The Centers for Medicare & Medicaid Services (CMS) announced that the Home Health Pre-Claim Review Demonstration (PCRD) to begin in Florida has been put on hold. The demonstration will be put on hold for at least 30 days in Illinois, beginning April 1, 2017, and will not expand to Florida as scheduled on April 1, CMS announced Friday, March 31. CMS has plans to change the PCRD demonstration by changing the pre-claim review to an optional process for home health agencies. HHAs that use PCR will be exempted from the risks of post-pay review if there is no indication of fraud. CMS also wants to move to a more targeted approach that focuses on indications of inappropriate behavior, such as activity in the first episode of care, certain diagnoses and HHAs that do not demonstrate a sufficient level of compliance performance.

The CMS Pre-Claim Review Demonstration for Home Health  that began in Illinois on August 3, 2016 resulted in providers experiencing significant disruptions and technical failures during the claims submission process due to difficulty using the Medicare Administrative Contractor’s (MAC) electronic submission system, as well as providers reporting inappropriate care denials. The Centers for Medicare & Medicaid Services (CMS) is implementing a three-year Pre-Claim Review Demonstration for Home Health Services in the state of Illinois beginning in 2016, and in the states of Florida, Texas, Michigan and Massachusetts beginning in 2017. Pre-Claim Review Demonstration for Home Health Services in Florida will be implemented for services that begin on or after April 1, 2017. 

Fortunately, CMS believes additional education efforts will be helpful before expansion of the demonstration to other states; therefore, they will not move forward with initiating the demonstration in Florida in October.  Good news. This education effort will focus on how to submit pre-claim review requests, documentation requirements, and common reasons for non-affirmation.     

CMS is testing whether pre-claim review improves methods for the identification, investigation, and prosecution of Medicare fraud occurring among Home Health Agencies (HHAs) providing services to people with Medicare benefits.  Additionally, CMS is also testing whether the demonstration helps reduce expenditures while maintaining or improving quality of care.  
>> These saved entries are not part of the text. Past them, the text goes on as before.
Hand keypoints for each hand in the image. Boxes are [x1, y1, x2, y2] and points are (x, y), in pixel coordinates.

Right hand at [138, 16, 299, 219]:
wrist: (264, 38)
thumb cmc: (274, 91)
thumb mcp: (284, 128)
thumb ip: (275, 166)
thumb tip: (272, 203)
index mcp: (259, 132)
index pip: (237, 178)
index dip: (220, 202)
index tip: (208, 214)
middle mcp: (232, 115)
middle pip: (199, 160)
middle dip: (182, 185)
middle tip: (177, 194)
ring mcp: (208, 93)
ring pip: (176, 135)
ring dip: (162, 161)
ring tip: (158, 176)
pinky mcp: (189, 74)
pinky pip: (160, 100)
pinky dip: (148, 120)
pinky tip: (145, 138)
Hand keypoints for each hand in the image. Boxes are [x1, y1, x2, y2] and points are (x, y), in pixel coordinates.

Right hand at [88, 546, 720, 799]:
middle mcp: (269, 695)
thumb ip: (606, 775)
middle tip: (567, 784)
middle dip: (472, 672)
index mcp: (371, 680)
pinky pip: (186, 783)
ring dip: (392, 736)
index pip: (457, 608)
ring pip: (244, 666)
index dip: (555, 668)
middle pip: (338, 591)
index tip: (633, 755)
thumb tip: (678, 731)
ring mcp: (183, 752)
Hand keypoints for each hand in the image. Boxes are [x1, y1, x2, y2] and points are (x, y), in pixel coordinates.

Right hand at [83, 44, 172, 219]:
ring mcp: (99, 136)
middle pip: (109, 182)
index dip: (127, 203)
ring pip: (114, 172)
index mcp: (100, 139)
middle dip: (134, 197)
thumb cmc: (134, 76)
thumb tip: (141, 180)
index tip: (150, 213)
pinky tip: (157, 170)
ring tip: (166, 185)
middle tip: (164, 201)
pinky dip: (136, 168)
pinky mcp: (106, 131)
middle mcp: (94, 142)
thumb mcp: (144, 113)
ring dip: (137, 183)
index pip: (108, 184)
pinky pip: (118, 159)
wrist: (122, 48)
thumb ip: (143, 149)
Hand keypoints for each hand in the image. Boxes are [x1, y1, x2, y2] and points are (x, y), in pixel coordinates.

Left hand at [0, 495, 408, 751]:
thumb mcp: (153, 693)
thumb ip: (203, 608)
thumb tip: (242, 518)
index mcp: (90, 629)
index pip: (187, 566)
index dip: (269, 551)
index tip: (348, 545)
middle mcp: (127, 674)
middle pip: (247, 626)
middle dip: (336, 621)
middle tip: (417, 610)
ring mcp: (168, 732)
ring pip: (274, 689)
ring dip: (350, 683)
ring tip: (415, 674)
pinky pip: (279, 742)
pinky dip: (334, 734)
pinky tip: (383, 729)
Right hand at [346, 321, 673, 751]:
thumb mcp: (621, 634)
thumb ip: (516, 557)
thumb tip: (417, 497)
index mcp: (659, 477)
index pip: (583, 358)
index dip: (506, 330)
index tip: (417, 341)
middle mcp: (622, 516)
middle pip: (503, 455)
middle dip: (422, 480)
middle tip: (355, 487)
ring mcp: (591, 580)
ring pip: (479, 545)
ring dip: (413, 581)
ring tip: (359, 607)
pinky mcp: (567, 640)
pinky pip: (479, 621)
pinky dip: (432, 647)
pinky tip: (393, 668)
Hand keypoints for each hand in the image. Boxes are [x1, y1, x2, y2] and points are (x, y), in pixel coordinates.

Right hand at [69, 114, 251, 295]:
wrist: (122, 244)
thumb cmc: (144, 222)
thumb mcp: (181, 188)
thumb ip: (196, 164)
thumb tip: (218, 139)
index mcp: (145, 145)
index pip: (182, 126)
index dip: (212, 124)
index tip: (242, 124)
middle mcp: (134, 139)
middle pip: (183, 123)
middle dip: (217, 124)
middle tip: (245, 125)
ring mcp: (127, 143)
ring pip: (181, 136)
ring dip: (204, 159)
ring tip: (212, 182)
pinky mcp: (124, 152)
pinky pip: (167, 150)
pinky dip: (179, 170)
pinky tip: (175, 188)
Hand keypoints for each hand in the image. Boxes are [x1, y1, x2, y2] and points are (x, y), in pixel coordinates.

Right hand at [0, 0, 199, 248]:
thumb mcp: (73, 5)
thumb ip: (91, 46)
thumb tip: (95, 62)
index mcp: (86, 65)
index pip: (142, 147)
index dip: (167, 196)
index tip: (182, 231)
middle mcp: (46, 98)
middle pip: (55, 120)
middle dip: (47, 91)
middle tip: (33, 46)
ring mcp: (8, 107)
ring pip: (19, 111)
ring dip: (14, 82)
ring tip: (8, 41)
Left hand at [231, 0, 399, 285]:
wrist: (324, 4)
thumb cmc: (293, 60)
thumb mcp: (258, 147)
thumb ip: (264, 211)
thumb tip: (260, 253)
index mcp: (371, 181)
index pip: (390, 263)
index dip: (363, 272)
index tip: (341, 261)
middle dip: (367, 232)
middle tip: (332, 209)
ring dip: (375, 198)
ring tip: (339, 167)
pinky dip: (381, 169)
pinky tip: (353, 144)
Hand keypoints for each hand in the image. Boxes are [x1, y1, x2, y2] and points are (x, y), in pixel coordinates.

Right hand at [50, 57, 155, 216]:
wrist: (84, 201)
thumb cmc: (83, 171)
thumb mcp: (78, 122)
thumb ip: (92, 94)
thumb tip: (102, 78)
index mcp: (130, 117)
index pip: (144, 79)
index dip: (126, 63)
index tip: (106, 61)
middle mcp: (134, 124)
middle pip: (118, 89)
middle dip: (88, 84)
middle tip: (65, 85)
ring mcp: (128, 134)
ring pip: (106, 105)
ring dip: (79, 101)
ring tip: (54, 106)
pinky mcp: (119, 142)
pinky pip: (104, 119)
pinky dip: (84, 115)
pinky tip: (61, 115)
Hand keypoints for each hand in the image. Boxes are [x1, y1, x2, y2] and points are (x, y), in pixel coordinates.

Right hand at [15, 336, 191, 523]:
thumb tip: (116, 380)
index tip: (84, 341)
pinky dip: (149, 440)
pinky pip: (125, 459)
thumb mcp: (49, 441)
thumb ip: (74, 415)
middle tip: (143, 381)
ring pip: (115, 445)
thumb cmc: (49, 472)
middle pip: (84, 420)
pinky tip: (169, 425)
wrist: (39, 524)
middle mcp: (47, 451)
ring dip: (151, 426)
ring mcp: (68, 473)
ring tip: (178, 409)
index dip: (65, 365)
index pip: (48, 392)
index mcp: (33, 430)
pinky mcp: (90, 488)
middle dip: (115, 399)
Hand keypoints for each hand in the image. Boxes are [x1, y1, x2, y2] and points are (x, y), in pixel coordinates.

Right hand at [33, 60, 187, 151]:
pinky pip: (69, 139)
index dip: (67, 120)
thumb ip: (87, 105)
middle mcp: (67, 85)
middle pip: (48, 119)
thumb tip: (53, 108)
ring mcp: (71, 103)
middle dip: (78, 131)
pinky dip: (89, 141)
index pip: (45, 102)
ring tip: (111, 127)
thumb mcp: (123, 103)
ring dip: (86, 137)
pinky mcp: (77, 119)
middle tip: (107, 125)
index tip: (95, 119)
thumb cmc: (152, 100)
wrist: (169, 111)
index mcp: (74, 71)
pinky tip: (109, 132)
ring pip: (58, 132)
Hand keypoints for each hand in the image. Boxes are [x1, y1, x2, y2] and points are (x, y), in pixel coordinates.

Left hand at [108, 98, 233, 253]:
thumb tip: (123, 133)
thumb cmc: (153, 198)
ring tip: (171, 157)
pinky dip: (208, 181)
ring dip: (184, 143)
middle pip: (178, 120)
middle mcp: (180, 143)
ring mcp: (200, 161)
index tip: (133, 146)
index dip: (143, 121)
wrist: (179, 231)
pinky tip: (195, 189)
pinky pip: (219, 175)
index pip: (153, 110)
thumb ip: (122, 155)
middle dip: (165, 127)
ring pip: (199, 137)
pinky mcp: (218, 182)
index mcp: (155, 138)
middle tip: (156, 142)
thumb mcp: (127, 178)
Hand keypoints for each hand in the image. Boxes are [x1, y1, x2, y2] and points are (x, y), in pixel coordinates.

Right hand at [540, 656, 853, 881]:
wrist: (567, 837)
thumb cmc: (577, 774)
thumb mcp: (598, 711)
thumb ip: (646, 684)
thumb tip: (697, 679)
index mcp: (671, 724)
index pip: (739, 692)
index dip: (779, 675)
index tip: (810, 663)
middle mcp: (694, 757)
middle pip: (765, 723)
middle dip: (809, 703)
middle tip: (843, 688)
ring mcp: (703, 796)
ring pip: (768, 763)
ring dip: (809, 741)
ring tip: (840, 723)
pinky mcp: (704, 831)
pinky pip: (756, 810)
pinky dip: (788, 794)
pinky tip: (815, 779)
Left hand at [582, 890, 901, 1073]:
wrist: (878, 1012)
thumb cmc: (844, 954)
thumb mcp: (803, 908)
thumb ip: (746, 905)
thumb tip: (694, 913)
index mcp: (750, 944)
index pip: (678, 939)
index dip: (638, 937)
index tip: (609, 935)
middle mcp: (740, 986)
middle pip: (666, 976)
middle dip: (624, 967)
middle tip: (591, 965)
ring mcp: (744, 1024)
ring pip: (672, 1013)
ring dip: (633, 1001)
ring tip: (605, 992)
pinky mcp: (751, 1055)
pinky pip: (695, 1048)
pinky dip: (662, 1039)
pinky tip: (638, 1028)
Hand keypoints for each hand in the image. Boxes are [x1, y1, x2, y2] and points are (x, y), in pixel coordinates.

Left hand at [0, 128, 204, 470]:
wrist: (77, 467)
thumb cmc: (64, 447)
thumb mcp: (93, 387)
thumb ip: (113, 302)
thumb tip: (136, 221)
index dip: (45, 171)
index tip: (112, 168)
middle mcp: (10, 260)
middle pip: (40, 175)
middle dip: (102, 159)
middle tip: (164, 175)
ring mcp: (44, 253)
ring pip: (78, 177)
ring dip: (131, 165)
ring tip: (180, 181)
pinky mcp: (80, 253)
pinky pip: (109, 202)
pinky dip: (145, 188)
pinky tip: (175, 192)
If HHAs in the demonstration states do not utilize the pre-claim review process, those claims submitted for payment will be stopped for prepayment review and may be subject to denial.  After the first three months of the demonstration in a participating state, CMS will reduce payment by 25 percent for claims that are deemed payable but did not first receive a pre-claim review decision.

CMS released a FAQ information sheet on September 15, 2016 to address some of the issues in the Pre-Claim Review Demonstration.

We appreciate that Sens. Ben Nelson (D) and Marco Rubio (R) sent a letter to Andy Slavitt, Acting Administrator of the Centers for Medicare & Medicaid Services (CMS)  urging CMS to delay expansion of the Pre-Claim Review Demonstration into Florida and the other states until CMS, stakeholders, and Congress have the opportunity to evaluate and understand the impact of the demonstration in Illinois.

Congressmen Tom Price, MD (R-GA) and Jim McGovern (D-MA), as well as original cosponsors Reps. Kenny Marchant (R-TX), Mac Thornberry (R-TX), Louie Gohmert (R-TX) and Buddy Carter (R-GA), introduced the Pre-Claim Undermines Seniors’ Health (PUSH) Act of 2016. The legislation if passed would delay the Medicare demonstration for pre-claim review of home health services for one year to allow Congress, the Centers for Medicare & Medicaid Services (CMS) and home health stakeholders to work together to strengthen the program and improve education and training to ensure patient care is not delayed or that individual beneficiaries are not unjustly denied coverage.

LeadingAge believes it is not appropriate to impose this additional regulatory requirement for all the providers in these 5 states when the incidence of fraud is being addressed with moratoria in the specific counties where there is an indication of fraud. Also, we are concerned that providers that are providing quality care may either stop offering home health services,  not acquire or open new home health agencies in states that have the pre-claim review because of the additional operational costs.